Lines below that include the word "XOffset" should each be copied.

--- Excerpted records Enclosed Below ---

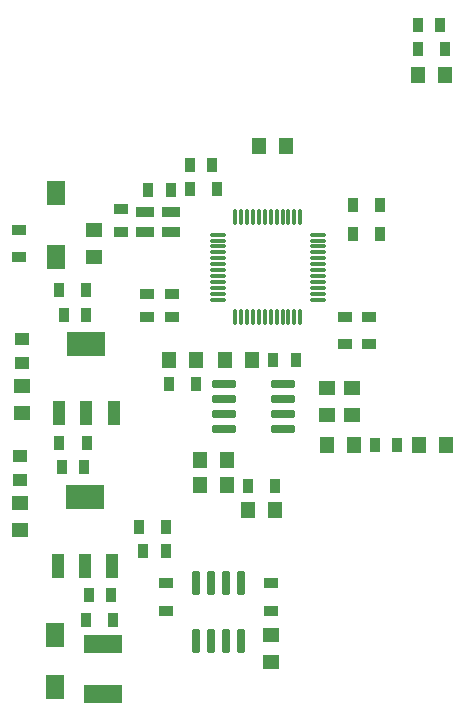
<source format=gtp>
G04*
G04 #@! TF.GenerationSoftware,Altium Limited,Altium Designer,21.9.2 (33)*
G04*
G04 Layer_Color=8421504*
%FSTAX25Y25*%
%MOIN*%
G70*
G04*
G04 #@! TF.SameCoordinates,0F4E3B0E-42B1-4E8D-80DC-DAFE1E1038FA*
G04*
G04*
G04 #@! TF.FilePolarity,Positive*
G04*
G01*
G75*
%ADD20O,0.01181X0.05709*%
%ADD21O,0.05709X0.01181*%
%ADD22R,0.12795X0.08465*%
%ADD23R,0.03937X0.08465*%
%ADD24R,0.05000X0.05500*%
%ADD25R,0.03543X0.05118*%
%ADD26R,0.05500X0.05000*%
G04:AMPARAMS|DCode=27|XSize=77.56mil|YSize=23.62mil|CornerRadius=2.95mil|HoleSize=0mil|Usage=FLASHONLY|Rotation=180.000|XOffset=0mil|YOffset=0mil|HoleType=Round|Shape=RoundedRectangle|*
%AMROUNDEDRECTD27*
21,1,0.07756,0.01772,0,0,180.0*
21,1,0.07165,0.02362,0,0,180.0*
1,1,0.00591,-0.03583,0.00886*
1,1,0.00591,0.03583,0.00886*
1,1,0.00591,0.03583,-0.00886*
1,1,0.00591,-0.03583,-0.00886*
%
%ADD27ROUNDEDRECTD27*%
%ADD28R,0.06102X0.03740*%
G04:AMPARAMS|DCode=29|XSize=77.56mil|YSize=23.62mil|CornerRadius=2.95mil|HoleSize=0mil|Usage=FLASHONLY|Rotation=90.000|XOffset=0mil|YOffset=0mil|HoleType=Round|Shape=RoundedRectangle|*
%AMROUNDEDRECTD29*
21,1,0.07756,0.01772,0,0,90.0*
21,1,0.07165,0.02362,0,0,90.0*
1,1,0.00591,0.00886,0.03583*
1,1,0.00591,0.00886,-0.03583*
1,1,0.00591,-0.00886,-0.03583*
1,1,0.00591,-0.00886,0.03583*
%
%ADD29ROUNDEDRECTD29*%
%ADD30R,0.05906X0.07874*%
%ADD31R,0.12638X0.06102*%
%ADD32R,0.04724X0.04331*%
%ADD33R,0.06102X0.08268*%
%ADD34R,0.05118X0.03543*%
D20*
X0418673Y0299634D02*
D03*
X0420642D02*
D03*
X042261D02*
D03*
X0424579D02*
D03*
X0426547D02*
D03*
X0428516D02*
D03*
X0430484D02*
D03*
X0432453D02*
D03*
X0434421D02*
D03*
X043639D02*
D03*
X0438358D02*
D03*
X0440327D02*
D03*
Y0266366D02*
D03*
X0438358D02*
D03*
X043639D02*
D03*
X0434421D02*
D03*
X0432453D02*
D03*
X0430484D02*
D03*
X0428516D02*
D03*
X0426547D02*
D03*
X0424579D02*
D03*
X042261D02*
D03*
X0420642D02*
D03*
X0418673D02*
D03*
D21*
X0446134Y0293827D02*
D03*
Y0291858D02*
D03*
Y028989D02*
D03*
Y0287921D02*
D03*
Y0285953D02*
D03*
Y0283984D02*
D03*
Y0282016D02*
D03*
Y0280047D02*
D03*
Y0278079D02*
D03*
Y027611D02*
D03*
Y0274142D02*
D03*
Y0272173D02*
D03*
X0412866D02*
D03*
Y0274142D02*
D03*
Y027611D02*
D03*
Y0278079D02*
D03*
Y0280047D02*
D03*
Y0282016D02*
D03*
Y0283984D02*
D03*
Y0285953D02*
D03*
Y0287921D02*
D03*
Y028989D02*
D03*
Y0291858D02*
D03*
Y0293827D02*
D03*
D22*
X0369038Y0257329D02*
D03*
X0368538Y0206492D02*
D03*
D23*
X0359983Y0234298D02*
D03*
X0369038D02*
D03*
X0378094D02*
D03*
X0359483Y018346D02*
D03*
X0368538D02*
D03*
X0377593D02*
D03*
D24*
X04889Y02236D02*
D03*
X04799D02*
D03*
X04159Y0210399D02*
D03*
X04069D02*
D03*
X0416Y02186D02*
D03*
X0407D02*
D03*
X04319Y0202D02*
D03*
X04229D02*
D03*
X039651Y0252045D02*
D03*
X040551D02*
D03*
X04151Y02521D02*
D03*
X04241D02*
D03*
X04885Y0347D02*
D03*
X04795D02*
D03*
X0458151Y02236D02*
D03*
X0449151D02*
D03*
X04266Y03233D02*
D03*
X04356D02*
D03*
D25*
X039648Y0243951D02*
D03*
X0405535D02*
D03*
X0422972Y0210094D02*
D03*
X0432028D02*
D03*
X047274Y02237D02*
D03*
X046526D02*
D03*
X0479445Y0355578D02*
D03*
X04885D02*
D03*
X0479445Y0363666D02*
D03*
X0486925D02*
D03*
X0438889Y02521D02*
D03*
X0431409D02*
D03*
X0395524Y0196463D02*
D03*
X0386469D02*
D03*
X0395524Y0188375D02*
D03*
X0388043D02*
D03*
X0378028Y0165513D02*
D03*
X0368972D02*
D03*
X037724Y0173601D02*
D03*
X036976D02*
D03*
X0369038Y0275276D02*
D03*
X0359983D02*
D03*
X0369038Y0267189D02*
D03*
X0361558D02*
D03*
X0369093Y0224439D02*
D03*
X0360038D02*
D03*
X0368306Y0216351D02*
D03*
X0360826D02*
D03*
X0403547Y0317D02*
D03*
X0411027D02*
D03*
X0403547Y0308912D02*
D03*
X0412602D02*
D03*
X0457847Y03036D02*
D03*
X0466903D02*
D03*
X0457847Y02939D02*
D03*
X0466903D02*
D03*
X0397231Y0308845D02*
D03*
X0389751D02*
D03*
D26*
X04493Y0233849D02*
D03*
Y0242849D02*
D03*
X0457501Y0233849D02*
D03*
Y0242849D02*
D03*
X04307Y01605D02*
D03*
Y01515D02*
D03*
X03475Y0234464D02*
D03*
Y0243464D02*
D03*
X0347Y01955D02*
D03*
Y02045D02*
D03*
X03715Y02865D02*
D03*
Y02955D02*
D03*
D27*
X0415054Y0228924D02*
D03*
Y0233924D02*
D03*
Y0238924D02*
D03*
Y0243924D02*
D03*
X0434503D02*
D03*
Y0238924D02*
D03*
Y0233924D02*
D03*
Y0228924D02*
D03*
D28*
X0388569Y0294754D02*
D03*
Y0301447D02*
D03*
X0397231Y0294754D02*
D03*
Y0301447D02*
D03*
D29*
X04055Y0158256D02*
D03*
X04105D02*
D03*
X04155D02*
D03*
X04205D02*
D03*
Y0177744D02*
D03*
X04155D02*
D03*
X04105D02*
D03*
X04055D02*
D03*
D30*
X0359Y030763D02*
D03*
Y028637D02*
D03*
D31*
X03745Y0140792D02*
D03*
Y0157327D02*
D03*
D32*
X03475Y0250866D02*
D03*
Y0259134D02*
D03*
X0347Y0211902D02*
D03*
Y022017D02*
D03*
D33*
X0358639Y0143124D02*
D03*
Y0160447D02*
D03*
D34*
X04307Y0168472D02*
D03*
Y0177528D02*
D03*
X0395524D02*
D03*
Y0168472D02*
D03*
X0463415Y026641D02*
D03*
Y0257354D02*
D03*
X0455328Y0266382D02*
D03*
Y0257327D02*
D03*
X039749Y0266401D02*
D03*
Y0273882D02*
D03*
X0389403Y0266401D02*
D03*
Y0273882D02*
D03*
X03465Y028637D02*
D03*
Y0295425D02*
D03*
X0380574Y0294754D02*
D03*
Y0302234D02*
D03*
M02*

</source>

--- End of Enclosed Excerpted records ---
--- Excerpted records Enclosed Below ---

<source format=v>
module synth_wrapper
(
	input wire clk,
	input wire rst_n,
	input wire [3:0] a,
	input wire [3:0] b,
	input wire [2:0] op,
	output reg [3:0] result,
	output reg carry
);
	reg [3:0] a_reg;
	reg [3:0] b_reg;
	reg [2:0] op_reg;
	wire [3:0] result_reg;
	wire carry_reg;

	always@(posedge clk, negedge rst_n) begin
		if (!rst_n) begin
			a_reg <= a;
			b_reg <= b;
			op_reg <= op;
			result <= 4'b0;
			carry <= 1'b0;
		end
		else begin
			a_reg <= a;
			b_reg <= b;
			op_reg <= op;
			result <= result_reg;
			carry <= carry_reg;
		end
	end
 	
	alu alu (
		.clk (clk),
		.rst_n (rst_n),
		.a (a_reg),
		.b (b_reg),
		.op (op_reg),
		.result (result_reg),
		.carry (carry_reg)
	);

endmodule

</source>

--- End of Enclosed Excerpted records ---

#### Your response:
G04:AMPARAMS|DCode=27|XSize=77.56mil|YSize=23.62mil|CornerRadius=2.95mil|HoleSize=0mil|Usage=FLASHONLY|Rotation=180.000|XOffset=0mil|YOffset=0mil|HoleType=Round|Shape=RoundedRectangle|*
G04:AMPARAMS|DCode=29|XSize=77.56mil|YSize=23.62mil|CornerRadius=2.95mil|HoleSize=0mil|Usage=FLASHONLY|Rotation=90.000|XOffset=0mil|YOffset=0mil|HoleType=Round|Shape=RoundedRectangle|*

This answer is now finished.